Les salariés des cantines réclament plus de moyens
En France, près de 8 millions de repas sont servis chaque jour dans les cantines scolaires, d'entreprises ou administratives. Ce volume de production repose sur des équipes souvent réduites, dont les conditions de travail sont pointées du doigt par les organisations syndicales. Ces dernières dénoncent un manque chronique de moyens humains et matériels, qui se répercute directement sur la qualité de service et sur la santé des personnels.
Des équipes sous-dimensionnées face à des tâches multiples
Le travail en cuisine collective ne se limite pas à la préparation des plats. Il comprend la réception des marchandises, la plonge, le nettoyage des locaux, la gestion des stocks et le service en salle. Dans de nombreux établissements, ces missions sont assurées par un nombre de salariés calculé au plus juste, sans marge pour absorber les absences ou les pics d'activité.
Les agents de restauration signalent des journées hachées, avec des coupures fréquentes, et une polyvalence qui les amène à enchaîner des postes très différents. Cette organisation, si elle permet de maintenir un service, se fait au détriment de la qualité des plats préparés et du temps consacré à chaque tâche. Les revendications portent notamment sur la création de postes supplémentaires et sur la revalorisation des grilles indiciaires.
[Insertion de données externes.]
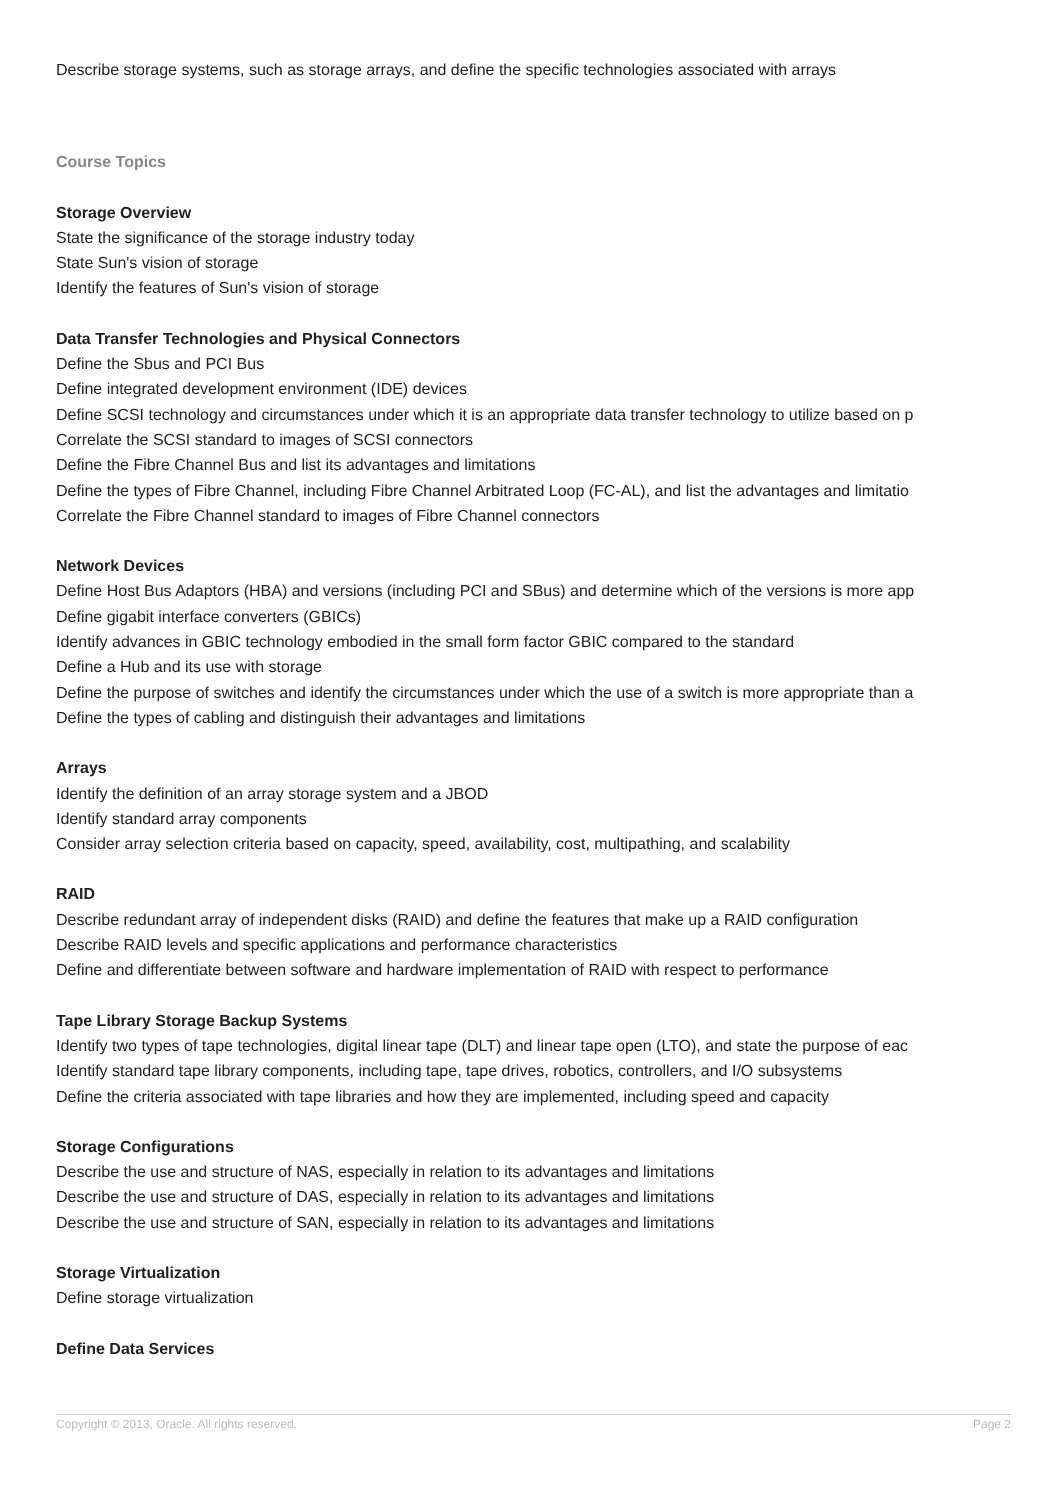Describe storage systems, such as storage arrays, and define the specific technologies associated with arrays
Course Topics
Storage Overview
State the significance of the storage industry today
State Sun's vision of storage
Identify the features of Sun's vision of storage
Data Transfer Technologies and Physical Connectors
Define the Sbus and PCI Bus
Define integrated development environment (IDE) devices
Define SCSI technology and circumstances under which it is an appropriate data transfer technology to utilize based on p
Correlate the SCSI standard to images of SCSI connectors
Define the Fibre Channel Bus and list its advantages and limitations
Define the types of Fibre Channel, including Fibre Channel Arbitrated Loop (FC-AL), and list the advantages and limitatio
Correlate the Fibre Channel standard to images of Fibre Channel connectors
Network Devices
Define Host Bus Adaptors (HBA) and versions (including PCI and SBus) and determine which of the versions is more app
Define gigabit interface converters (GBICs)
Identify advances in GBIC technology embodied in the small form factor GBIC compared to the standard
Define a Hub and its use with storage
Define the purpose of switches and identify the circumstances under which the use of a switch is more appropriate than a
Define the types of cabling and distinguish their advantages and limitations
Arrays
Identify the definition of an array storage system and a JBOD
Identify standard array components
Consider array selection criteria based on capacity, speed, availability, cost, multipathing, and scalability
RAID
Describe redundant array of independent disks (RAID) and define the features that make up a RAID configuration
Describe RAID levels and specific applications and performance characteristics
Define and differentiate between software and hardware implementation of RAID with respect to performance
Tape Library Storage Backup Systems
Identify two types of tape technologies, digital linear tape (DLT) and linear tape open (LTO), and state the purpose of eac
Identify standard tape library components, including tape, tape drives, robotics, controllers, and I/O subsystems
Define the criteria associated with tape libraries and how they are implemented, including speed and capacity
Storage Configurations
Describe the use and structure of NAS, especially in relation to its advantages and limitations
Describe the use and structure of DAS, especially in relation to its advantages and limitations
Describe the use and structure of SAN, especially in relation to its advantages and limitations
Storage Virtualization
Define storage virtualization
Define Data Services
Copyright © 2013, Oracle. All rights reserved. Page 2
Des locaux et des équipements vieillissants
Au-delà des effectifs, les salariés évoquent des infrastructures qui ne suivent pas l'évolution des normes sanitaires et des volumes à traiter. Des cuisines exiguës, des chambres froides trop petites ou des matériels en panne répétée obligent à des adaptations constantes. Ces contraintes matérielles allongent les temps de travail et augmentent la pénibilité physique. À consulter également : https://jf-dupont.com.
Dans certaines collectivités, des plans de rénovation sont engagés, mais ils restent ponctuels. Les agents demandent une programmation plus systématique du renouvellement des équipements, ainsi qu'une consultation des équipes en amont des projets de construction ou de réhabilitation. L'absence de prise en compte de leurs besoins concrets conduit à des aménagements inadaptés dès la mise en service.
Une dégradation des conditions de travail et de la qualité alimentaire
La pression temporelle et le manque de personnel ont des conséquences directes sur l'alimentation servie. Le recours à des plats industriels réchauffés, faute de temps pour cuisiner des produits frais, est plus fréquent dans les structures en tension. Cette tendance contredit les objectifs affichés de la loi EGalim, qui vise à introduire davantage de produits durables et de qualité dans la restauration collective.
Les salariés, qui sont les premiers à constater l'écart entre les recommandations officielles et la réalité de leurs cuisines, demandent une meilleure articulation entre les exigences nutritionnelles et les moyens alloués. Ils soulignent aussi l'impact de la fatigue et du stress sur leur propre santé, avec des arrêts de travail plus nombreux dans les équipes les plus réduites.
Les discussions avec les employeurs publics et privés se poursuivent, mais les avancées restent limitées. Les organisations syndicales appellent à une prise de conscience collective sur le rôle social de la restauration collective, qui ne peut être assuré dans la durée sans des investissements à la hauteur des enjeux.